Plastic 6cc. "LOR" with contrast under CLO watching it travel from substance of LF to epidural space, the Ligament technique. Totally agree its a waste of money to get special syringe.

If you iris collimate VERY tightly and run live fluoro while advancing through LF it will minimize radiation.
 
Plastic 3cc syringe.

Given that the vast majority on this board don't use glass, you would be hard pressed to claim that as the community standard.
 
community standard doesnt necessarily translate to "industry" standard, unfortunately. however, i do not know of any organization of physicians that specifically states the type of syringe necessary for LOR...
 
community standard doesnt necessarily translate to "industry" standard, unfortunately. however, i do not know of any organization of physicians that specifically states the type of syringe necessary for LOR...

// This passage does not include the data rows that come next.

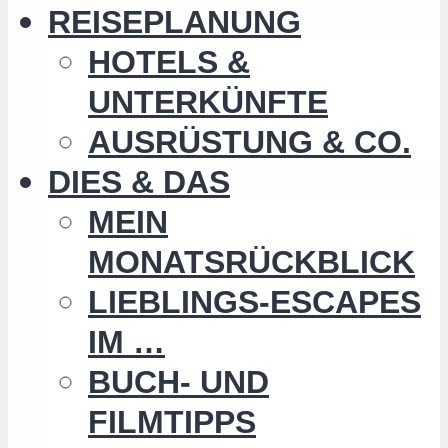
REISEPLANUNG
HOTELS &
UNTERKÜNFTE
AUSRÜSTUNG & CO.
DIES & DAS
MEIN
MONATSRÜCKBLICK
LIEBLINGS-ESCAPES
IM …
BUCH- UND
FILMTIPPS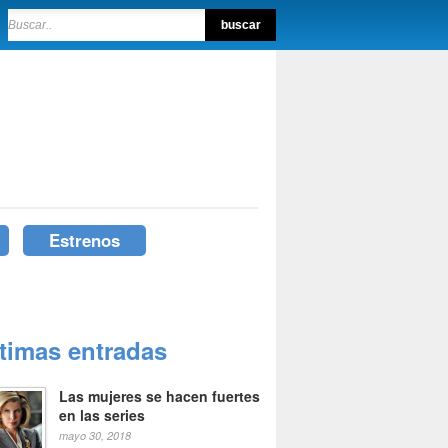
Estrenos
ltimas entradas
Las mujeres se hacen fuertes
en las series
mayo 30, 2018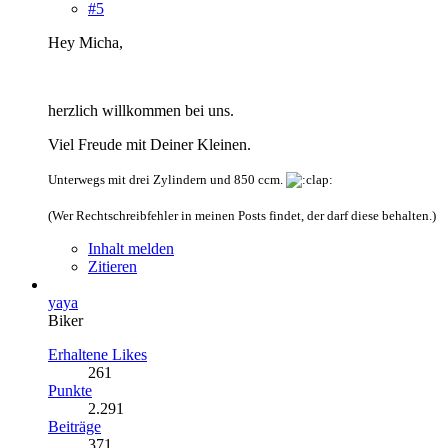
#5
Hey Micha,
herzlich willkommen bei uns.
Viel Freude mit Deiner Kleinen.
Unterwegs mit drei Zylindern und 850 ccm.
(Wer Rechtschreibfehler in meinen Posts findet, der darf diese behalten.)
Inhalt melden
Zitieren
yaya
Biker
Erhaltene Likes
261
Punkte
2.291
Beiträge
371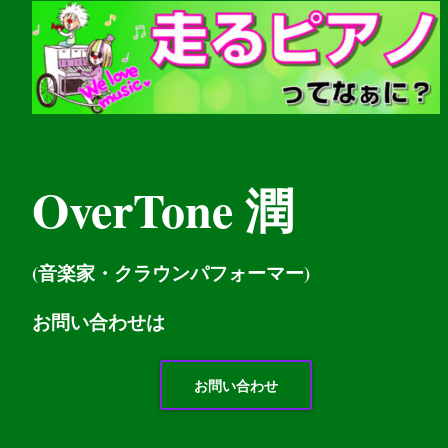
OverTone 潤
(音楽家・クラウンパフォーマー)
お問い
合わせは
お問い合わせ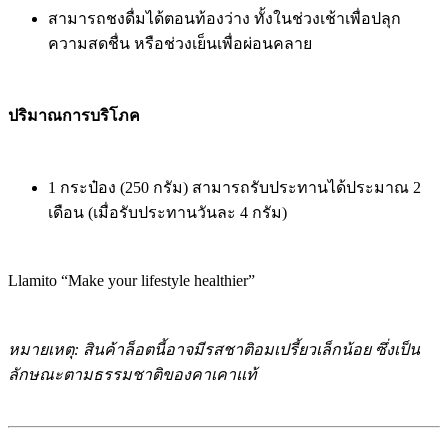
สามารถชงดื่มได้ตอนท้องว่าง ทั้งในช่วงเช้าเพื่อปลุก
ความสดชื่น หรือช่วงเย็นเพื่อผ่อนคลาย
ปริมาณการบริโภค
1 กระป๋อง (250 กรัม) สามารถรับประทานได้ประมาณ 2
เดือน (เมื่อรับประทานวันละ 4 กรัม)
Llamito “Make your lifestyle healthier”
หมายเหตุ: สินค้าล็อตนี้อาจมีรสชาติอมเปรี้ยวเล็กน้อย ซึ่งเป็น
ลักษณะตามธรรมชาติของคาเคาแท้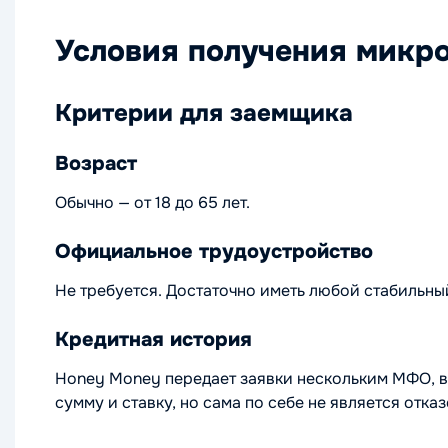
Условия получения микр
Критерии для заемщика
Возраст
Обычно — от 18 до 65 лет.
Официальное трудоустройство
Не требуется. Достаточно иметь любой стабильны
Кредитная история
Honey Money передает заявки нескольким МФО, вк
сумму и ставку, но сама по себе не является отказ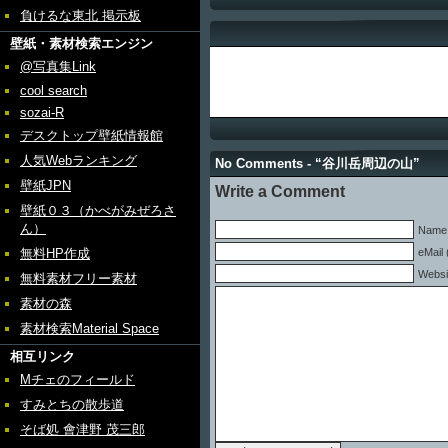
負けるな東北 掲示板
壁紙・素材検索エンジン
@写真集Link
cool search
sozai-R
デスクトップ壁紙情報館
人気Webランキング
No Comments - “谷川岳周辺の山”
壁紙JPN
Write a Comment
壁紙０３（かべがみぜろさ
ん）
Name 
無料HP作成
eMail 
Websi
無料素材フリー素材
素材の森
素材検索Material Space
相互リンク
Mチェのフィールド
すみとちの散歩道
そば処 會津野 茂三郎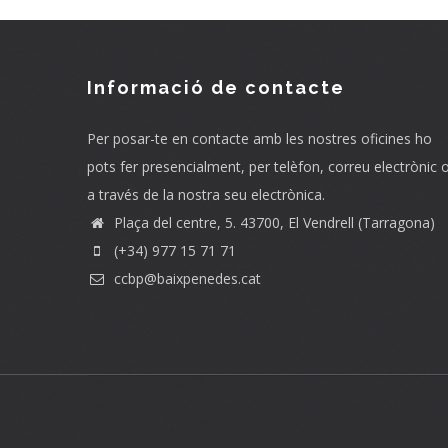
Informació de contacte
Per posar-te en contacte amb les nostres oficines ho
pots fer presencialment, per telèfon, correu electrònic 
a través de la nostra seu electrònica.
Plaça del centre, 5. 43700, El Vendrell (Tarragona)
(+34) 977 15 71 71
ccbp@baixpenedes.cat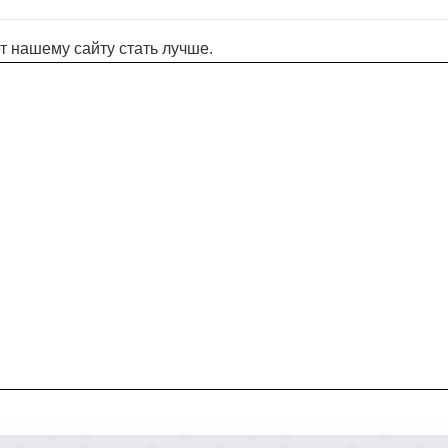
т нашему сайту стать лучше.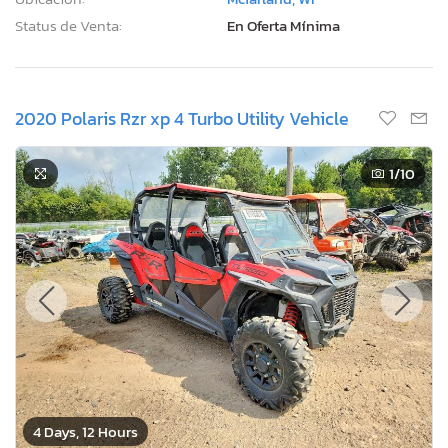
Status de Venta:
En Oferta Mínima
2020 Polaris Rzr xp 4 Turbo Utility Vehicle
1
/10
4 Days, 12 Hours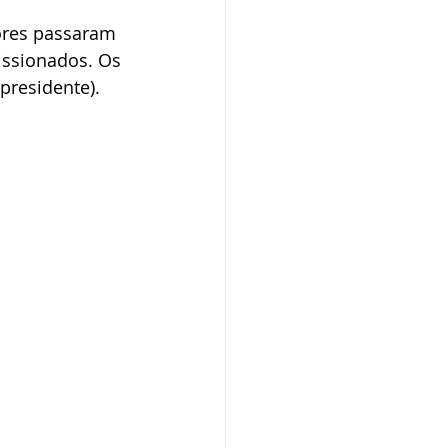
ores passaram 
issionados. Os 
presidente).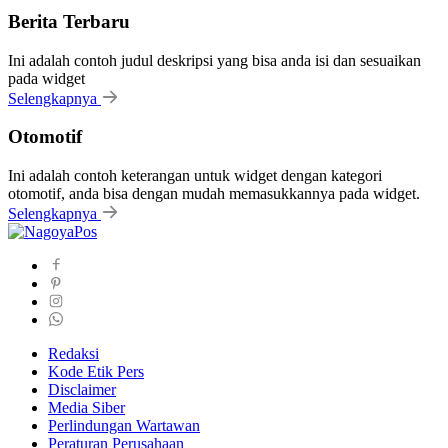
Berita Terbaru
Ini adalah contoh judul deskripsi yang bisa anda isi dan sesuaikan
pada widget
Selengkapnya
Otomotif
Ini adalah contoh keterangan untuk widget dengan kategori
otomotif, anda bisa dengan mudah memasukkannya pada widget.
Selengkapnya
Redaksi
Kode Etik Pers
Disclaimer
Media Siber
Perlindungan Wartawan
Peraturan Perusahaan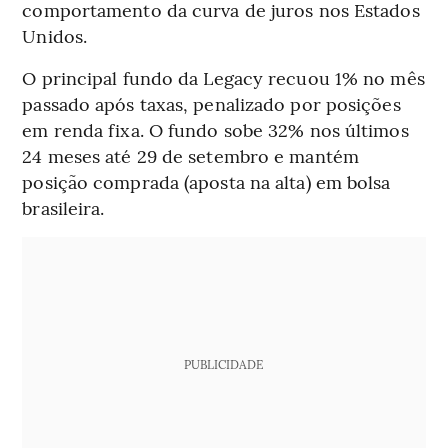
comportamento da curva de juros nos Estados
Unidos.
O principal fundo da Legacy recuou 1% no mês
passado após taxas, penalizado por posições
em renda fixa. O fundo sobe 32% nos últimos
24 meses até 29 de setembro e mantém
posição comprada (aposta na alta) em bolsa
brasileira.
PUBLICIDADE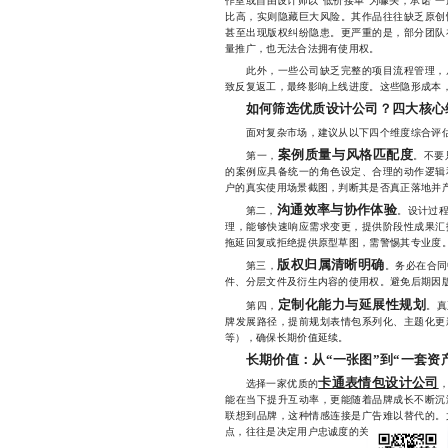
作室或自由设计师以“低价接单”为噱头，承诺“一
比高，实则隐藏巨大风险。其作品往往缺乏原创
甚至出现版权纠纷隐患。更严重的是，部分团队
量推广，也无法合法拥有使用权。
此外，一些公司缺乏完整的项目流程管理，从
致反复返工，最终影响上线进度。这些隐形成本
如何筛选优质设计公司？四大核心
面对复杂市场，建议从以下四个维度综合评估
案例质量与风格匹配度
第一，
。不要
的案例应具备统一的角色设定、合理的动作逻辑
户的真实使用场景截图，判断其是否真正落地并
沟通效率与协作体验
第二，
。设计过
理，能够快速响应需求变更，提供阶段性成果汇
拖延回复或拒绝提供原型草图，需警惕其专业度
版权归属清晰明确
第三，
。务必在合同
件、分层文件及衍生内容的使用权。避免后期因
定制化能力与延展性规划
第四，
。真
牌发展路径，提前规划表情包系列化、主题化更
等），确保长期价值延续。
长期价值：从“一张图”到“一套资
卡通表情包设计公司
选择一家优质的
能在当下提升互动率，更能随着品牌成长不断沉
联想到品牌，这种情感连接是广告难以替代的。
点，往往是决定用户忠诚度的关键因素。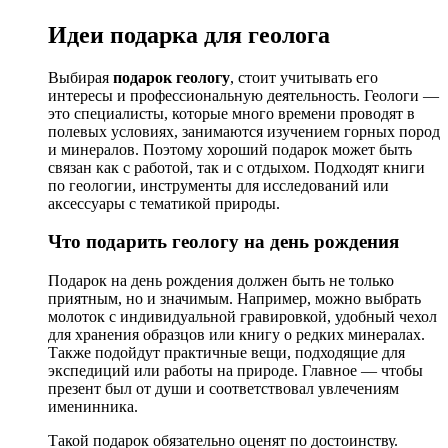
Идеи подарка для геолога
Выбирая
подарок геологу
, стоит учитывать его
интересы и профессиональную деятельность. Геологи —
это специалисты, которые много времени проводят в
полевых условиях, занимаются изучением горных пород
и минералов. Поэтому хороший подарок может быть
связан как с работой, так и с отдыхом. Подходят книги
по геологии, инструменты для исследований или
аксессуары с тематикой природы.
Что подарить геологу на день рождения
Подарок на день рождения должен быть не только
приятным, но и значимым. Например, можно выбрать
молоток с индивидуальной гравировкой, удобный чехол
для хранения образцов или книгу о редких минералах.
Также подойдут практичные вещи, подходящие для
экспедиций или работы на природе. Главное — чтобы
презент был от души и соответствовал увлечениям
именинника.
Такой подарок обязательно оценят по достоинству.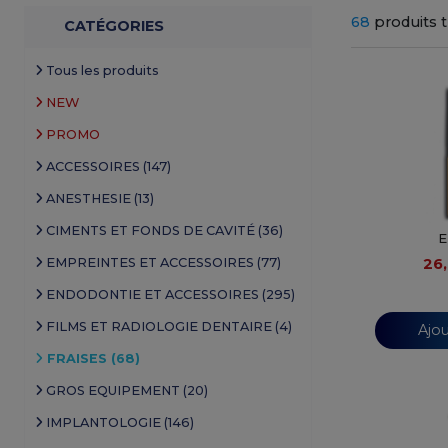
68
produits 
CATÉGORIES
Tous les produits
NEW
PROMO
ACCESSOIRES (147)
ANESTHESIE (13)
CIMENTS ET FONDS DE CAVITÉ (36)
E
EMPREINTES ET ACCESSOIRES (77)
26
ENDODONTIE ET ACCESSOIRES (295)
FILMS ET RADIOLOGIE DENTAIRE (4)
Ajou
FRAISES (68)
GROS EQUIPEMENT (20)
IMPLANTOLOGIE (146)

Until someone makes their own "proprietary system" and then claims it is Standard of Care.
 
So, I guess I'm completely wasting tons of money buying ESI trays to get that nice little glass syringe wrapped up with a few syringes and lidocaine. Am I the only one still doing this?
 
So, I guess I'm completely wasting tons of money buying ESI trays to get that nice little glass syringe wrapped up with a few syringes and lidocaine. Am I the only one still doing this?
Surely not, but now you can bill the NDC code and make $500 off the tray. And those glass syringes are re-usable.